Nebulosas eclodem, o sistema solar estremece, tudo volta 

ao seu devido lugar e uma formiga

carrega seu alimento para dentro do formigueiro. A 

morte é encontrada naquilo que vive

dentro, na formiga e nas nebulosas. E eu assomo, na 

vastidão concreta das plantas que nascem

do céu. Na bomba nuclear que rebenta meu peito com 

incertezas. Tu és o certo e a certeza,

de onde escrevo e onde termino meu poema.






FXXXXXXX FXXXXXXX (Suspensos no Ar em Silêncio por um Instante)


Eu. Só. Suburbano. Tu. Quieta permaneces. 

Nosso amor, um embrião vociferando. 

Sempre haverá um pedaço do teu corpo 

em minha memória. Pois eu. Só. Arrabalde. 

Naufrágio de estrelas. Teus cabelos vermelhos.

Tua boca macia e doce. Tua mão que estendida toca 

a minha. Tua compleição. Tua verve: deserto.

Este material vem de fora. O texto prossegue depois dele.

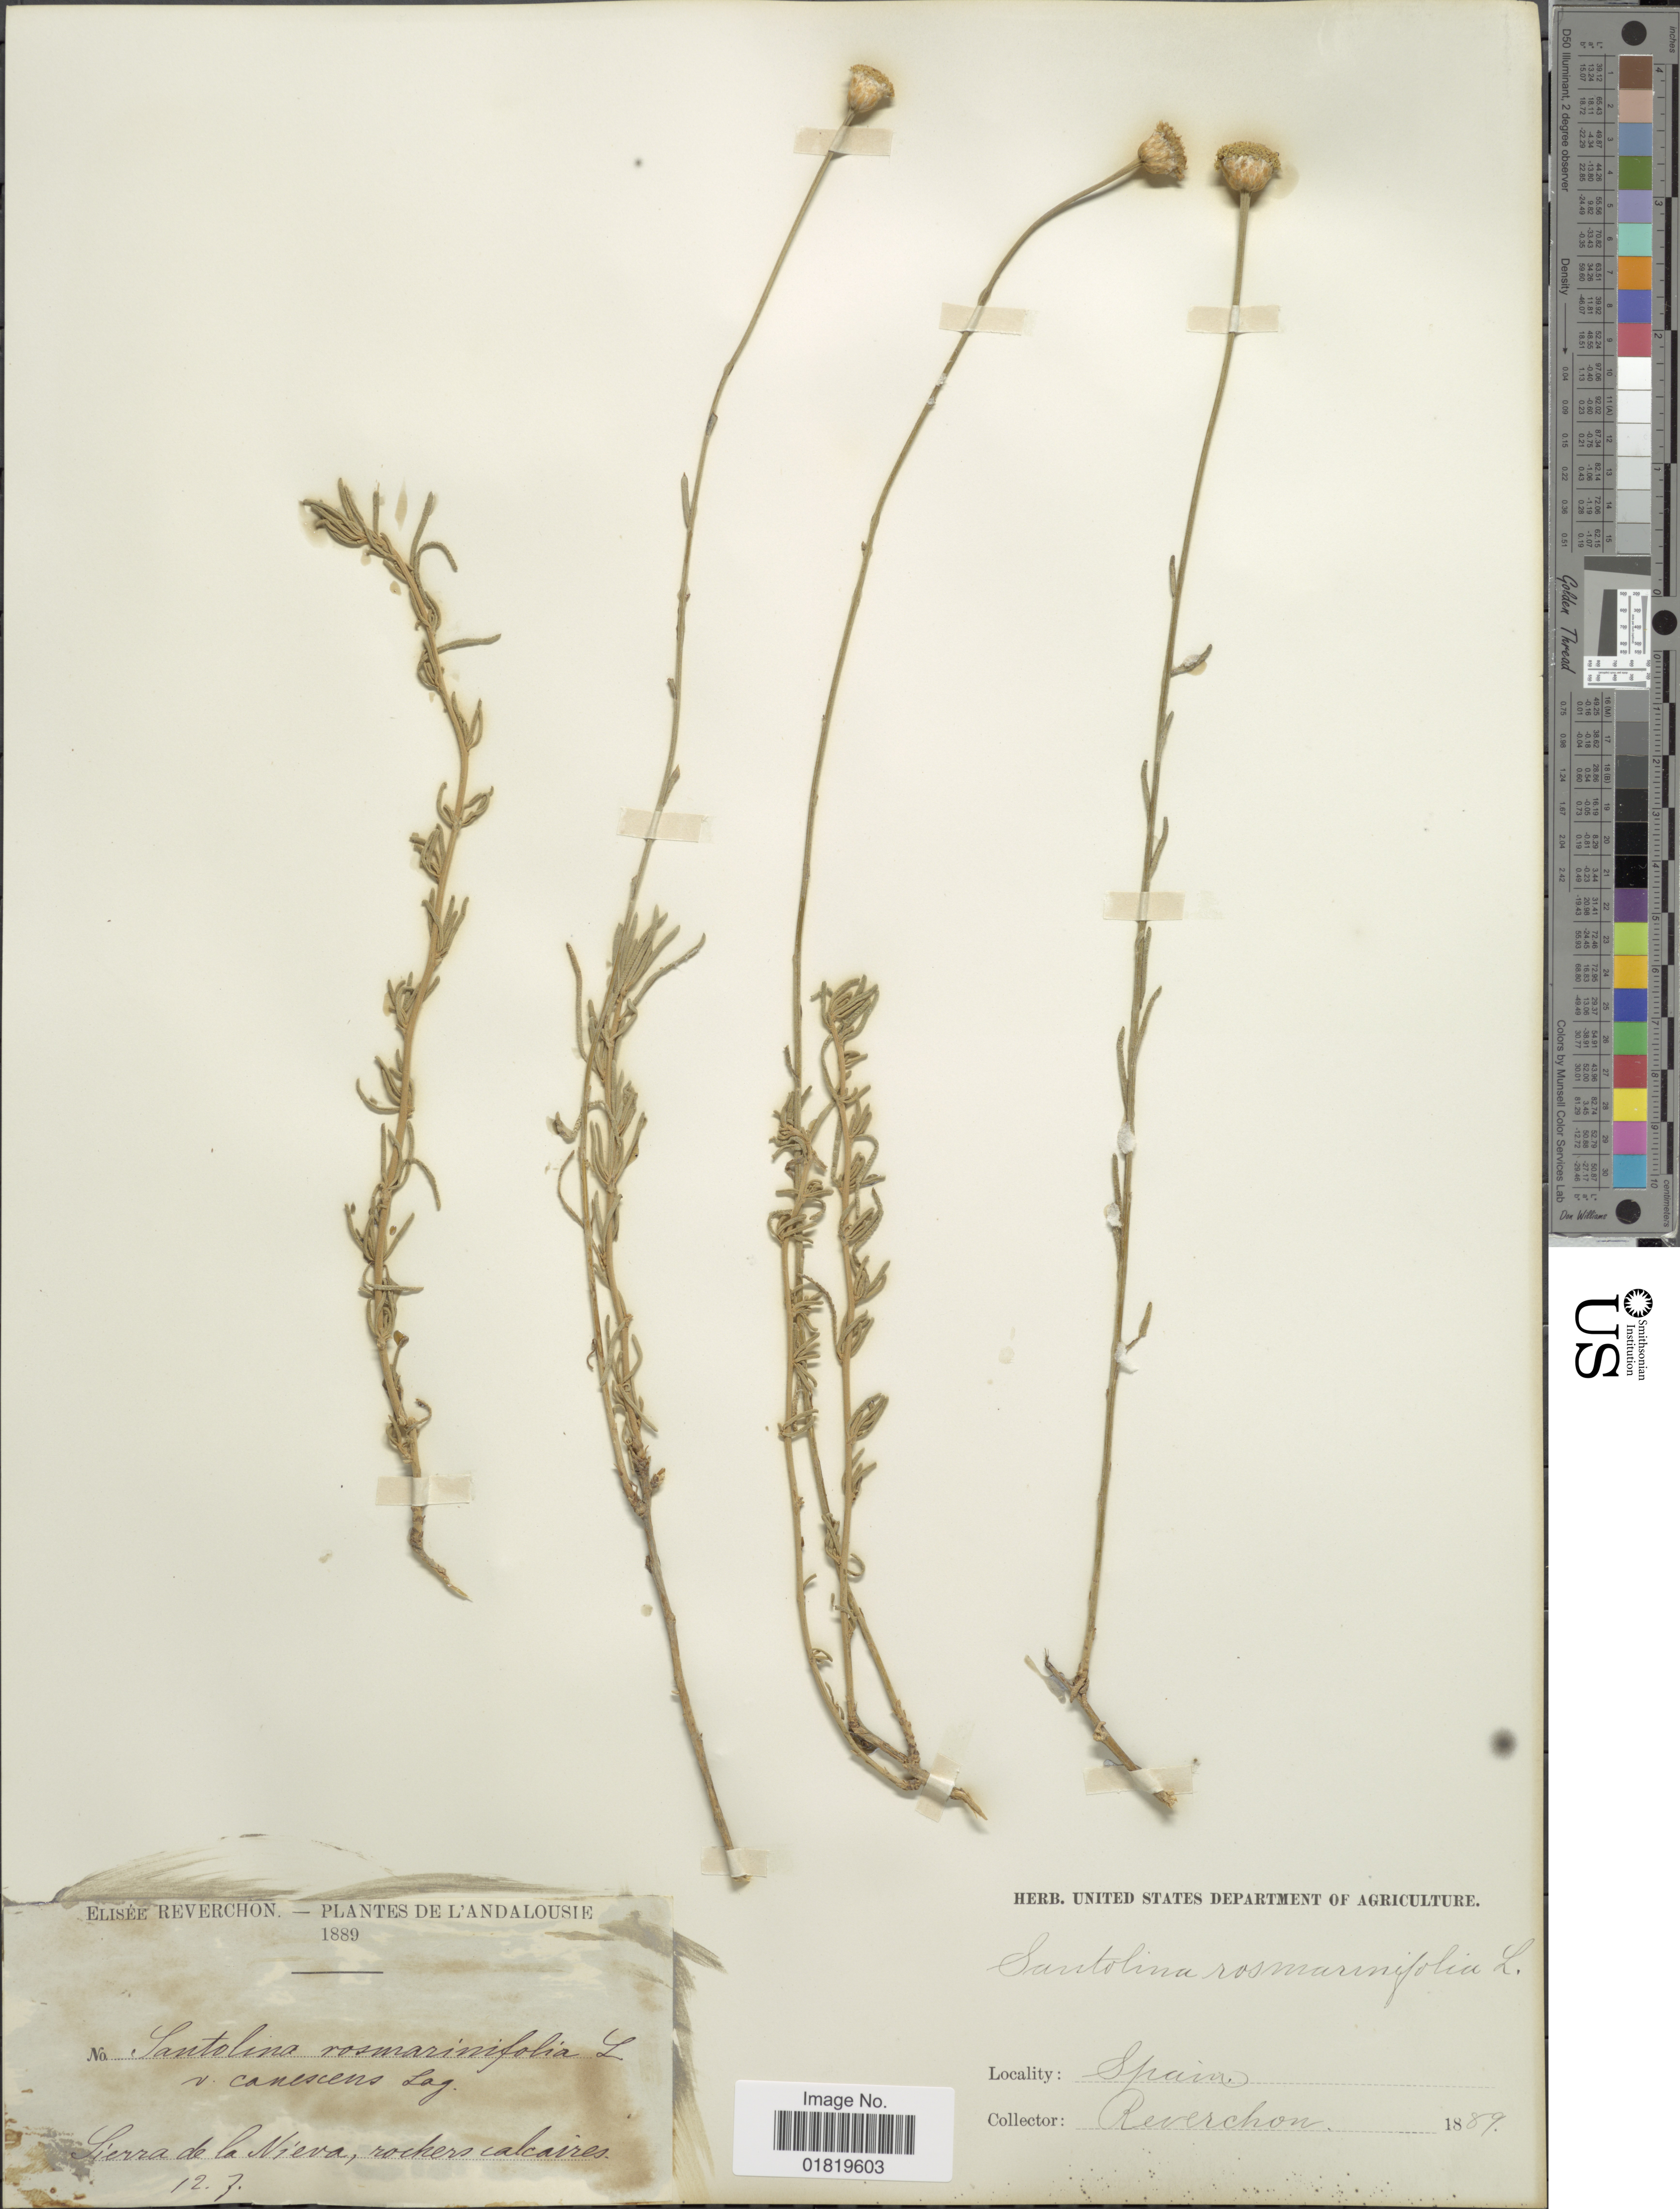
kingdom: Plantae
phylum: Tracheophyta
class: Magnoliopsida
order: Asterales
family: Asteraceae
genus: Santolina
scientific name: Santolina rosmarinifolia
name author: L.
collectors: E. Reverchon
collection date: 1889-07-12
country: Spain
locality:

Se eu pudesse tocar tua memória, eu moldaria 

uma pedra à tua imagem. Tu. Eu. Quietude.

Mesmo assim, mesmo longe, não.

Então agora, irrompem de dentro de mim

mil borboletas azuis em estado de graça.

Mas não seriamos todos nós 

pedaços de uma mesma estrela?





Christian Dancini é um poeta do interior de São Paulo, de São Roque. Já escreveu quatro livros, um semifinalista do Prêmio Oceanos 2024 (Dialeto das Nuvens), participou de diversas revistas e de uma antologia sobre o genocídio em Gaza, organizada por outros escritores.